* [EXERCISE PROMPT]: In the records below, find the line with "stored by partner</span></span>" and the line with "of organizational information</span></span>"; return exactly those lines and every line between them.

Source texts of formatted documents
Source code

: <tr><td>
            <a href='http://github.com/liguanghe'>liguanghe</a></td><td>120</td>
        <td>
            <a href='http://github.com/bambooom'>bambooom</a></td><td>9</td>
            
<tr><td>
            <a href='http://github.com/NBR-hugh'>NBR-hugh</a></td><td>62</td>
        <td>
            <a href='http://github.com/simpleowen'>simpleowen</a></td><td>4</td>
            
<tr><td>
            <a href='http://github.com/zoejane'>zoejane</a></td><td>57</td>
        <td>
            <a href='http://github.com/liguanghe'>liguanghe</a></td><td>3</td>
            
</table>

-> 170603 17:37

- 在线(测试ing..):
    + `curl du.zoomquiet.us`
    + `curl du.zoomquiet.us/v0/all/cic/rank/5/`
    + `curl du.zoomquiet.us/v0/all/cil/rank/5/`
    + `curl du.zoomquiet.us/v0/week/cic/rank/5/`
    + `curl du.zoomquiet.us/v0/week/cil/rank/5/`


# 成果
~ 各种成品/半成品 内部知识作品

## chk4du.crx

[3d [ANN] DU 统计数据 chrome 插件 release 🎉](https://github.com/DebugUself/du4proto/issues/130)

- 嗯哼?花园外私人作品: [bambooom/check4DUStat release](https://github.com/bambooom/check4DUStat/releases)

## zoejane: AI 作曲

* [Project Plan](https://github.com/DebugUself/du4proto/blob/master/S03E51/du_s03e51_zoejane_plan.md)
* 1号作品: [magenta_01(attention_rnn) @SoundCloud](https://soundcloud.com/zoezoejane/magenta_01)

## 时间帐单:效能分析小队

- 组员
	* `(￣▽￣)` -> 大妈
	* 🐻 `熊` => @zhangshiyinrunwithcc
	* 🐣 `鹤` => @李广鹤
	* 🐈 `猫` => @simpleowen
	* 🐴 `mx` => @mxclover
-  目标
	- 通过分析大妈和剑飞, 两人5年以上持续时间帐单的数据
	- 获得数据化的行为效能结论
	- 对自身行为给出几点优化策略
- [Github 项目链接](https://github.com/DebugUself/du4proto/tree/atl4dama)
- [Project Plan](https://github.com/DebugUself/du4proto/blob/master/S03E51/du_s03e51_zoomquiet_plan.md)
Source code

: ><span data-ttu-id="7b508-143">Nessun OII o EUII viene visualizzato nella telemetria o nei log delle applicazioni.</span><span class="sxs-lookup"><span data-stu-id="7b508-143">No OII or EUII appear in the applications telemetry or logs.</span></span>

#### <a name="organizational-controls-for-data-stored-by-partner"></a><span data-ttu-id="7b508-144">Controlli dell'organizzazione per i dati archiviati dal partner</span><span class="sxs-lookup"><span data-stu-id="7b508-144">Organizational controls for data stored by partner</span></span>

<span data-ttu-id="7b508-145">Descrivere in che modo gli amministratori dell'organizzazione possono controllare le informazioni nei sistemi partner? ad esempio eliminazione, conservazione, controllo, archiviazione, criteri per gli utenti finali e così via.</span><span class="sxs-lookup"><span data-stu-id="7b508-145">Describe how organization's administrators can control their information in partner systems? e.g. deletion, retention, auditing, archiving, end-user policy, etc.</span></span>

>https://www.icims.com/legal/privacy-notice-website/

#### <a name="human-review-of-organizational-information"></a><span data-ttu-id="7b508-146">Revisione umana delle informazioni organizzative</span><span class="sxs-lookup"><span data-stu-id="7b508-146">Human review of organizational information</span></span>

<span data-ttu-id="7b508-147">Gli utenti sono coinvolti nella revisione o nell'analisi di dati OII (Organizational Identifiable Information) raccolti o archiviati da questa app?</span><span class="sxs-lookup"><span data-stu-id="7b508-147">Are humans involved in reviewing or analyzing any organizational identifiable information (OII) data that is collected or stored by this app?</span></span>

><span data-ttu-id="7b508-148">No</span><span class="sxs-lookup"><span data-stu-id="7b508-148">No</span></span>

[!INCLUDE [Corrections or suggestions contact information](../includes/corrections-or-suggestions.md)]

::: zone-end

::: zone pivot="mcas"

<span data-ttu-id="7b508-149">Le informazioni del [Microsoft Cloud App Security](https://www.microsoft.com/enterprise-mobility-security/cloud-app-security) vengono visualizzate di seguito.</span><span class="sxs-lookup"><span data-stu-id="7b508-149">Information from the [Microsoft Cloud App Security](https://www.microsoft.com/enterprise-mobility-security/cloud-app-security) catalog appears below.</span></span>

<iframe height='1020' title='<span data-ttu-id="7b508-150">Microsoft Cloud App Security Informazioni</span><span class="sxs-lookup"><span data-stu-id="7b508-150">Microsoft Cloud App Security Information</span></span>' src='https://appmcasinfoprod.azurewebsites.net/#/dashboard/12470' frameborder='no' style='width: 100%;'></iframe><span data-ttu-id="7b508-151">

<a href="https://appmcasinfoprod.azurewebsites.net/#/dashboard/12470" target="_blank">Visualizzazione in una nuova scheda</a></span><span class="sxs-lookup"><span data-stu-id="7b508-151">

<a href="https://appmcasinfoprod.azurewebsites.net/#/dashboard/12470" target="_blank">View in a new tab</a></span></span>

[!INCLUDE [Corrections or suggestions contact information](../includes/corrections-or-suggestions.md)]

* [ANSWER AREA]:
#### <a name="organizational-controls-for-data-stored-by-partner"></a><span data-ttu-id="7b508-144">Controlli dell'organizzazione per i dati archiviati dal partner</span><span class="sxs-lookup"><span data-stu-id="7b508-144">Organizational controls for data stored by partner</span></span>

<span data-ttu-id="7b508-145">Descrivere in che modo gli amministratori dell'organizzazione possono controllare le informazioni nei sistemi partner? ad esempio eliminazione, conservazione, controllo, archiviazione, criteri per gli utenti finali e così via.</span><span class="sxs-lookup"><span data-stu-id="7b508-145">Describe how organization's administrators can control their information in partner systems? e.g. deletion, retention, auditing, archiving, end-user policy, etc.</span></span>

>https://www.icims.com/legal/privacy-notice-website/

#### <a name="human-review-of-organizational-information"></a><span data-ttu-id="7b508-146">Revisione umana delle informazioni organizzative</span><span class="sxs-lookup"><span data-stu-id="7b508-146">Human review of organizational information</span></span>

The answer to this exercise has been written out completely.